When the word "SQUARE" shows up in a line of the data below, copy that whole line.

▬▬▬

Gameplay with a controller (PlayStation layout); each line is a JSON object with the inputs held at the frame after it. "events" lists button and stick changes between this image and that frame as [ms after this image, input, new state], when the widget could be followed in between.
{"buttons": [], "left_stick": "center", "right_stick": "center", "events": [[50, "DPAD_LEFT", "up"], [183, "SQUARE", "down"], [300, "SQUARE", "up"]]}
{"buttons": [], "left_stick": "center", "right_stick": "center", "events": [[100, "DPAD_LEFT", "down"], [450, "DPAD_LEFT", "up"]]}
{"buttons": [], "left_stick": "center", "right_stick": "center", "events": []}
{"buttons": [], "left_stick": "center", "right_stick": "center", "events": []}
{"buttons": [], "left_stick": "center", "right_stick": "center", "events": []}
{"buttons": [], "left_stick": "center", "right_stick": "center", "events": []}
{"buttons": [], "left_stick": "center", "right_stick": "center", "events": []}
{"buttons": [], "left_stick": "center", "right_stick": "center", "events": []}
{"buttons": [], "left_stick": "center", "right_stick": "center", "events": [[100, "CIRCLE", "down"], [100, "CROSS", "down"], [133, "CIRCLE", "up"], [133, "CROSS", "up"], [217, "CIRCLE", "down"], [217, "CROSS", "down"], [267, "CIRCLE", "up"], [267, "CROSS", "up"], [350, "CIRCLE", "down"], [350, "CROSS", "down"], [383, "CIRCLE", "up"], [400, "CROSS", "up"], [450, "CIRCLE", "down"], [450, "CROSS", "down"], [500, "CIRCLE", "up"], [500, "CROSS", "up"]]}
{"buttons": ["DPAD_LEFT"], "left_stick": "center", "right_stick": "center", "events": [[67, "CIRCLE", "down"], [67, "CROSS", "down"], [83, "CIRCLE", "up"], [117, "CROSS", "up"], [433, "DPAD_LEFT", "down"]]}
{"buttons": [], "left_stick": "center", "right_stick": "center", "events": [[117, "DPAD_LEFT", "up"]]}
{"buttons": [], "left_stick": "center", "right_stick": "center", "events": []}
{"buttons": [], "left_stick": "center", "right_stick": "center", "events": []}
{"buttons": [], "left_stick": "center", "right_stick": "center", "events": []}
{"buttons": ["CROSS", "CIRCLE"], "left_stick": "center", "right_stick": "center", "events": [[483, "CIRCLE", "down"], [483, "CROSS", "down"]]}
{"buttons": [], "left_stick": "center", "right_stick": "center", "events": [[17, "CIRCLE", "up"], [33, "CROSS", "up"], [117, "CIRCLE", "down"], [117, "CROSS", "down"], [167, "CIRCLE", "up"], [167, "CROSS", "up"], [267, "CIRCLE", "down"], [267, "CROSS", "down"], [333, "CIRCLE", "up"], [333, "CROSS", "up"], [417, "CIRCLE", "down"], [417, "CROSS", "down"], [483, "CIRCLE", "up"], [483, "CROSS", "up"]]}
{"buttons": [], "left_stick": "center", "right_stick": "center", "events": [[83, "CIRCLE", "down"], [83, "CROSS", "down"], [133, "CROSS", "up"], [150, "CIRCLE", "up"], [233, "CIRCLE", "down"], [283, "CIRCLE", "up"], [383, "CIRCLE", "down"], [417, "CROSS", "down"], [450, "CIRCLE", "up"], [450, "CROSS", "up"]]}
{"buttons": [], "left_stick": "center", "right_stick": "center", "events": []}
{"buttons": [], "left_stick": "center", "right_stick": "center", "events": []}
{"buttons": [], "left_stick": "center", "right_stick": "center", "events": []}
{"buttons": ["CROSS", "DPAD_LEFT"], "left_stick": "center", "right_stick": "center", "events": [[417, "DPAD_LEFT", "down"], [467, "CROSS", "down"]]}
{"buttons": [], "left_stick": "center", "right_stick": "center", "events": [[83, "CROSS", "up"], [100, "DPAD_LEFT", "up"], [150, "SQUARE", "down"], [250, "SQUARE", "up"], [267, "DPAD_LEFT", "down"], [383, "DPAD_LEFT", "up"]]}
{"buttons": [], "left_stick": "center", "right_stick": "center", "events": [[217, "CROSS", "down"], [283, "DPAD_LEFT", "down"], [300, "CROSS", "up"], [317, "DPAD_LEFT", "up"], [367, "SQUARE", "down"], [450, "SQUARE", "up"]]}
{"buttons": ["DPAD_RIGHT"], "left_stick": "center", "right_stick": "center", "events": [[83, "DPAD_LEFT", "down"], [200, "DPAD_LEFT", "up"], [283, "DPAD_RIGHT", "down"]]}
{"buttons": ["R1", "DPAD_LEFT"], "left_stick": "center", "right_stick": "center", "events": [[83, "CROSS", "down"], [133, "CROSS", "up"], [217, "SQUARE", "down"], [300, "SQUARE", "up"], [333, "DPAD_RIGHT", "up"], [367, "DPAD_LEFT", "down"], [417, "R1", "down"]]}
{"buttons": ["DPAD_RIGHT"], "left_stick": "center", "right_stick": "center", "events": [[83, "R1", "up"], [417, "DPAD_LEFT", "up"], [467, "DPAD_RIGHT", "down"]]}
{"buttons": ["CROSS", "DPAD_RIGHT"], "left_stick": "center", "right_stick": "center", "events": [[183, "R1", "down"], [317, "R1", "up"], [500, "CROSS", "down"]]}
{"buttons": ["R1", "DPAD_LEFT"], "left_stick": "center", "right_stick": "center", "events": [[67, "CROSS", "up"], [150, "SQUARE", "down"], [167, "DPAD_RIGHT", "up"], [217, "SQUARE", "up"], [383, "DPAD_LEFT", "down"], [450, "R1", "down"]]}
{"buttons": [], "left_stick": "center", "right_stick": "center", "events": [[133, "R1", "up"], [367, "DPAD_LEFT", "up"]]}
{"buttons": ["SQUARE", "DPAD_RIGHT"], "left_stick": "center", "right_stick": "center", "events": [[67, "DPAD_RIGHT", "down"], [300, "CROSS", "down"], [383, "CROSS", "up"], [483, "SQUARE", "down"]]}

▬▬▬

■ **Response below**:
{"buttons": [], "left_stick": "center", "right_stick": "center", "events": [[50, "DPAD_LEFT", "up"], [183, "SQUARE", "down"], [300, "SQUARE", "up"]]}
{"buttons": [], "left_stick": "center", "right_stick": "center", "events": [[83, "CROSS", "up"], [100, "DPAD_LEFT", "up"], [150, "SQUARE", "down"], [250, "SQUARE", "up"], [267, "DPAD_LEFT", "down"], [383, "DPAD_LEFT", "up"]]}
{"buttons": [], "left_stick": "center", "right_stick": "center", "events": [[217, "CROSS", "down"], [283, "DPAD_LEFT", "down"], [300, "CROSS", "up"], [317, "DPAD_LEFT", "up"], [367, "SQUARE", "down"], [450, "SQUARE", "up"]]}
{"buttons": ["R1", "DPAD_LEFT"], "left_stick": "center", "right_stick": "center", "events": [[83, "CROSS", "down"], [133, "CROSS", "up"], [217, "SQUARE", "down"], [300, "SQUARE", "up"], [333, "DPAD_RIGHT", "up"], [367, "DPAD_LEFT", "down"], [417, "R1", "down"]]}
{"buttons": ["R1", "DPAD_LEFT"], "left_stick": "center", "right_stick": "center", "events": [[67, "CROSS", "up"], [150, "SQUARE", "down"], [167, "DPAD_RIGHT", "up"], [217, "SQUARE", "up"], [383, "DPAD_LEFT", "down"], [450, "R1", "down"]]}
{"buttons": ["SQUARE", "DPAD_RIGHT"], "left_stick": "center", "right_stick": "center", "events": [[67, "DPAD_RIGHT", "down"], [300, "CROSS", "down"], [383, "CROSS", "up"], [483, "SQUARE", "down"]]}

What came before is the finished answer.